» **SUPPLIED TEXT**:
SINHA, BHUVNESHWAR P.(CJ)
DAS, S.K.
GUPTA, K.C. DAS
AYYANGAR, N. RAJAGOPALA
CITATION:
1962 AIR 70 1962 SCR (1) 779
CITATOR INFO :
R 1969 SC1234 (8)
F 1974 SC 645 (8)
ACT:
Citizenship -Suit for declaration of rights as Indian
Citizens jurisdiction of Civil Court-Citizenship Act, 1955
(57 of 1955), S. 9(2).
HEADNOTE:
The only question that a civil court is precluded from
determining under s. 9(2) of the Citizenship Act, 1955, read
with r. 30 Of the Rules framed under the Act is the question
as to whether, when or how any person has acquired the
citizenship of another country. They are not prevented from
determining other questions concerning the nationality of a
person.
Where, therefore, a suit brought for a declaration that the
appellants were Indian Citizens, where they themselves had
raised the question of acquisition of foreign citizenship,
was resisted on the ground that they had never been Indian
Citizens, and the courts below dismissed the suit in its
entirety,
Held, that the courts below were in error in holding that
the suit was barred in its entirety by s. 9(2) Of the Act.

» **WRITTEN TASK 1**: Transcribe everything in the citizenship case from "Where, therefore, a" down to "Of the Act.".
The rows have no connection to the citizenship case.

» **DATA PROVIDED**:
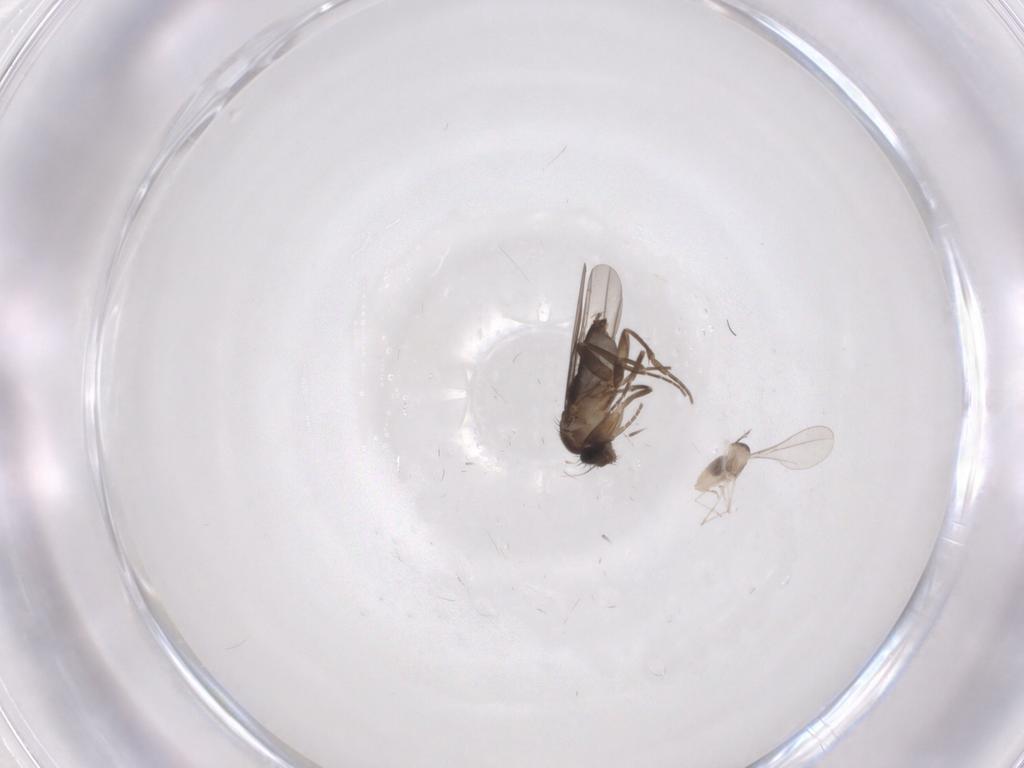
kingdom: Animalia
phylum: Arthropoda
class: Insecta
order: Diptera
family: Cecidomyiidae
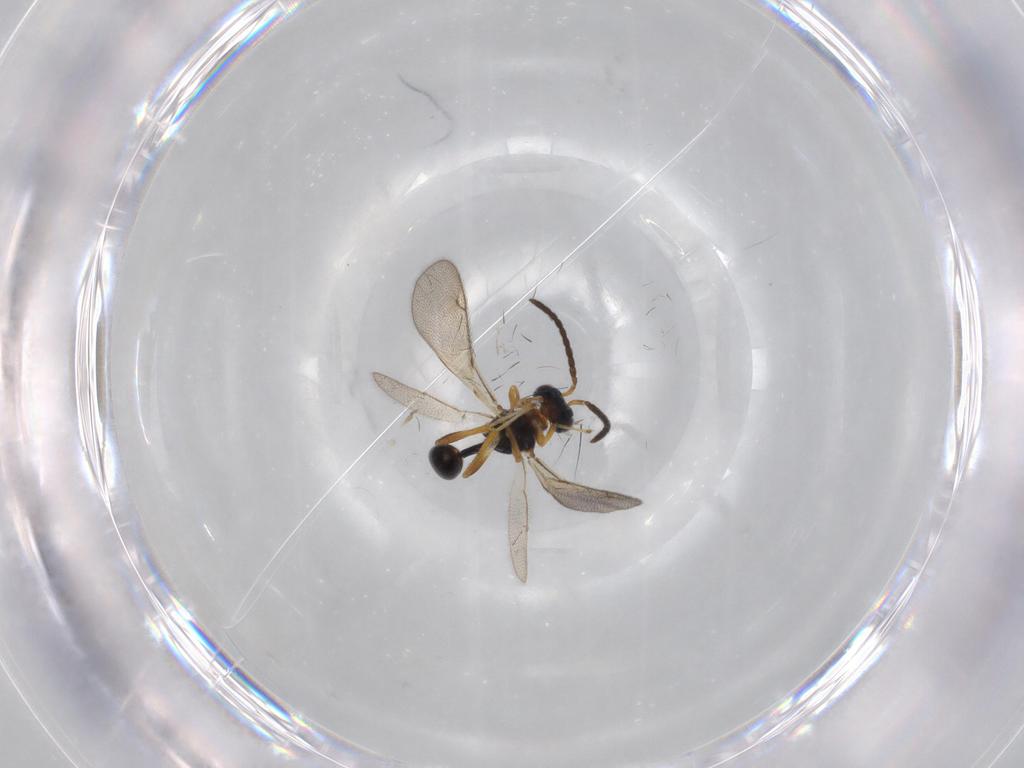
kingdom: Animalia
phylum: Arthropoda
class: Insecta
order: Hymenoptera
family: Diparidae
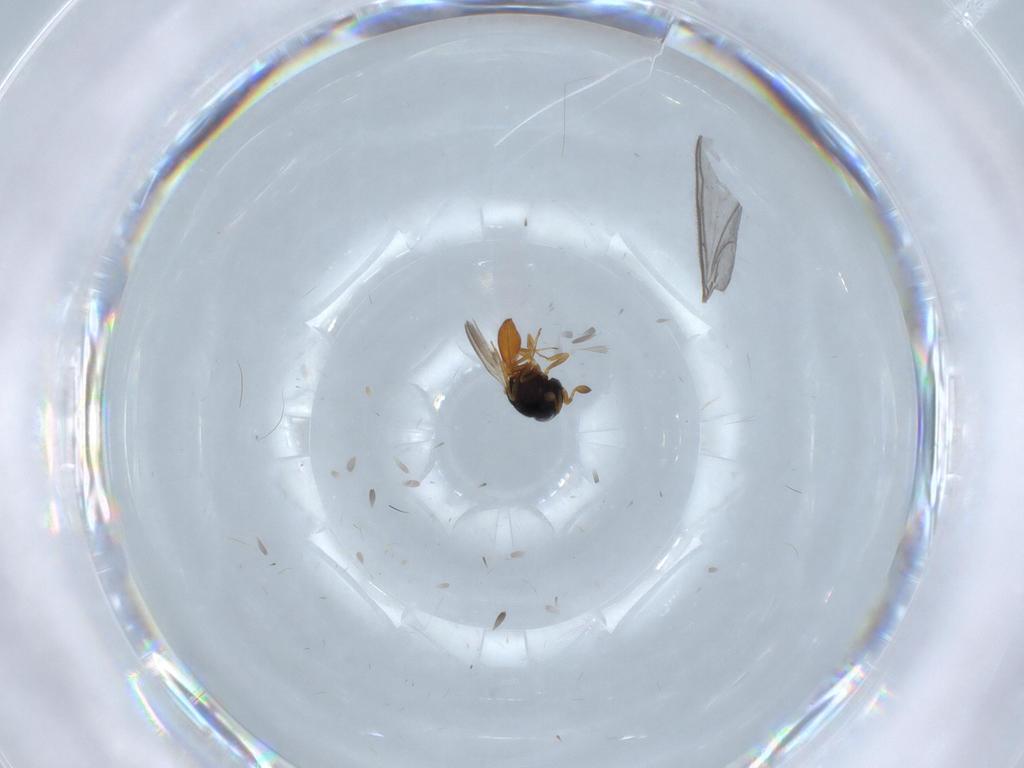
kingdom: Animalia
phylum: Arthropoda
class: Insecta
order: Hymenoptera
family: Scelionidae
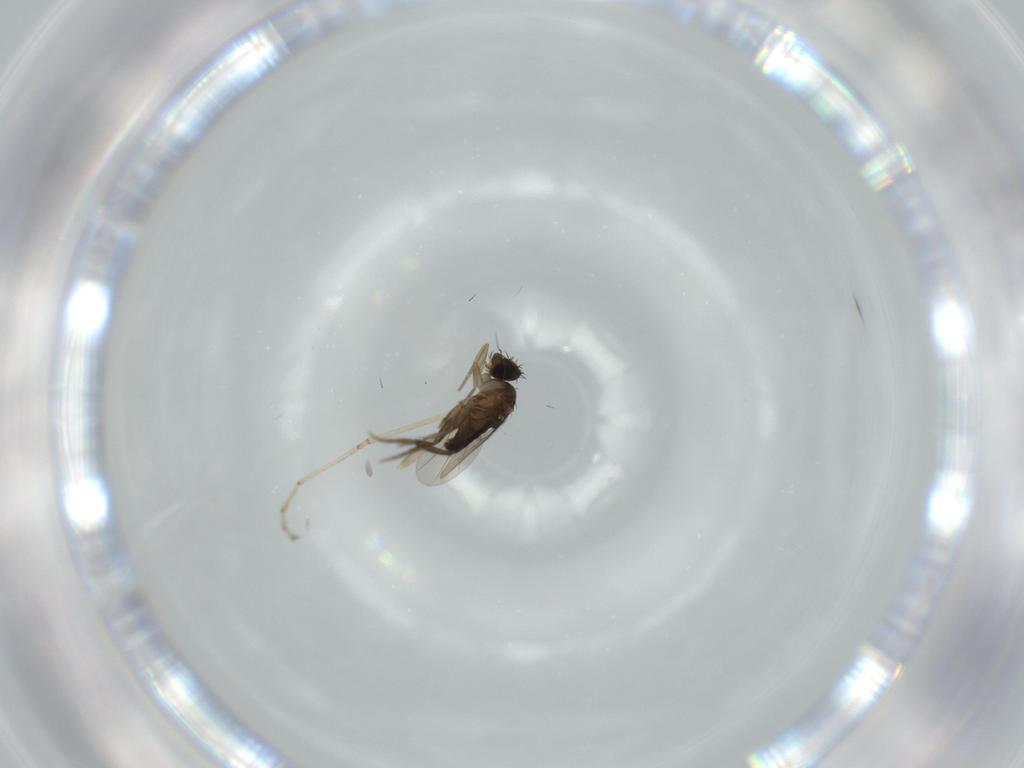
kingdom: Animalia
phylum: Arthropoda
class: Insecta
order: Diptera
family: Phoridae
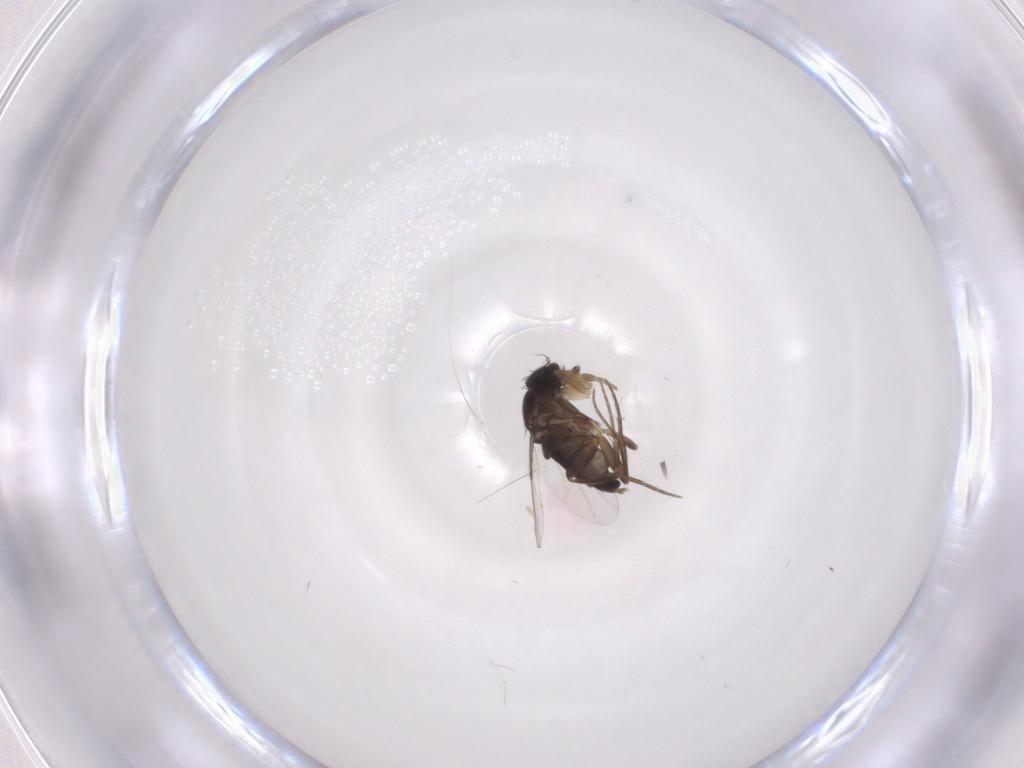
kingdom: Animalia
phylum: Arthropoda
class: Insecta
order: Diptera
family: Phoridae
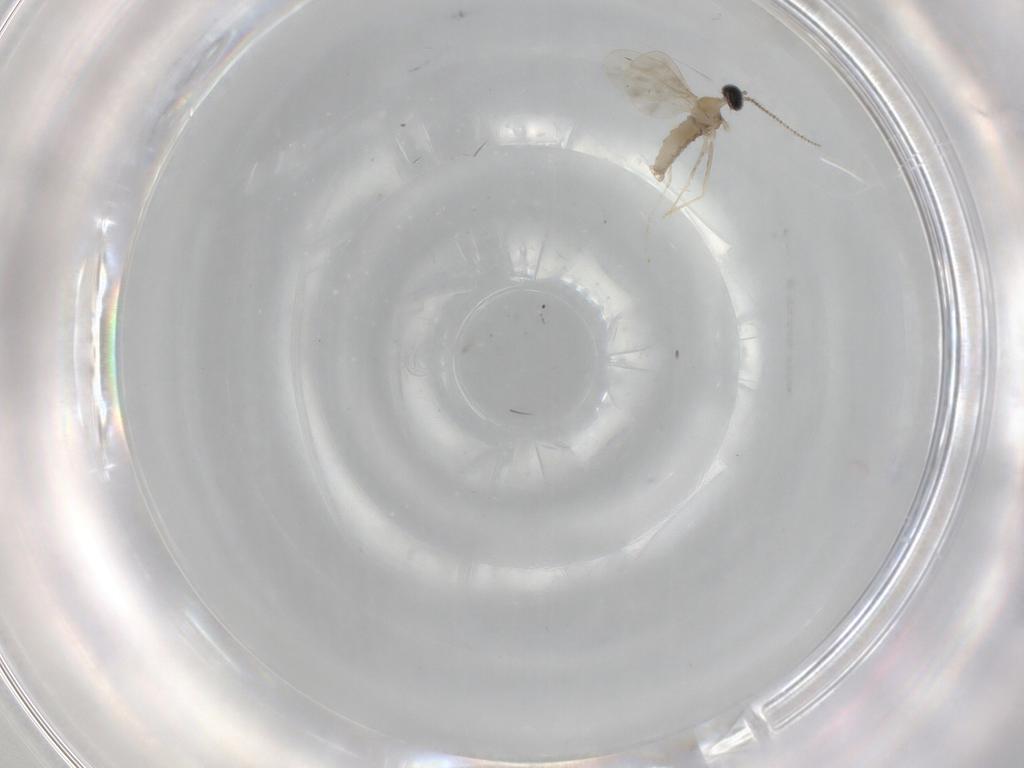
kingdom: Animalia
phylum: Arthropoda
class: Insecta
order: Diptera
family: Cecidomyiidae
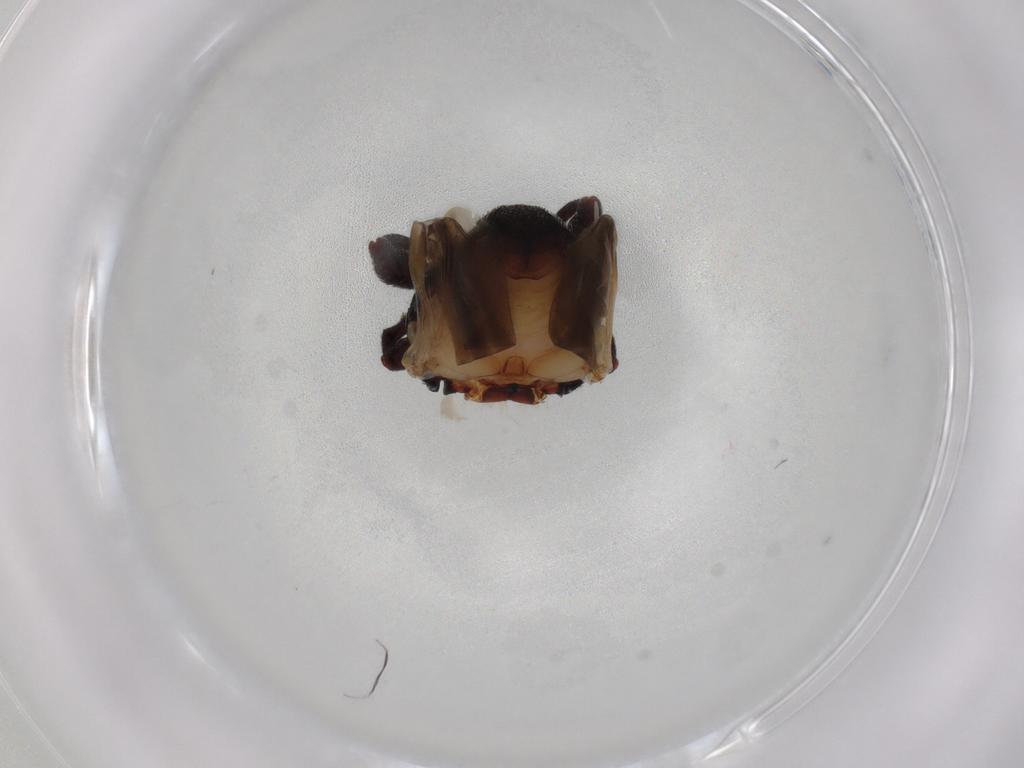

» **WRITTEN TASK 2**: Repeat all the taxonomy rows above word for word, leaving out the pictures.

» **TASK ANSWER 1**:
Where, therefore, a suit brought for a declaration that the
appellants were Indian Citizens, where they themselves had
raised the question of acquisition of foreign citizenship,
was resisted on the ground that they had never been Indian
Citizens, and the courts below dismissed the suit in its
entirety,
Held, that the courts below were in error in holding that
the suit was barred in its entirety by s. 9(2) Of the Act.

» **TASK ANSWER 2**:
kingdom: Animalia
phylum: Arthropoda
class: Insecta
order: Diptera
family: Cecidomyiidae
kingdom: Animalia
phylum: Arthropoda
class: Insecta
order: Hymenoptera
family: Diparidae
kingdom: Animalia
phylum: Arthropoda
class: Insecta
order: Hymenoptera
family: Scelionidae
kingdom: Animalia
phylum: Arthropoda
class: Insecta
order: Diptera
family: Phoridae
kingdom: Animalia
phylum: Arthropoda
class: Insecta
order: Diptera
family: Phoridae
kingdom: Animalia
phylum: Arthropoda
class: Insecta
order: Diptera
family: Cecidomyiidae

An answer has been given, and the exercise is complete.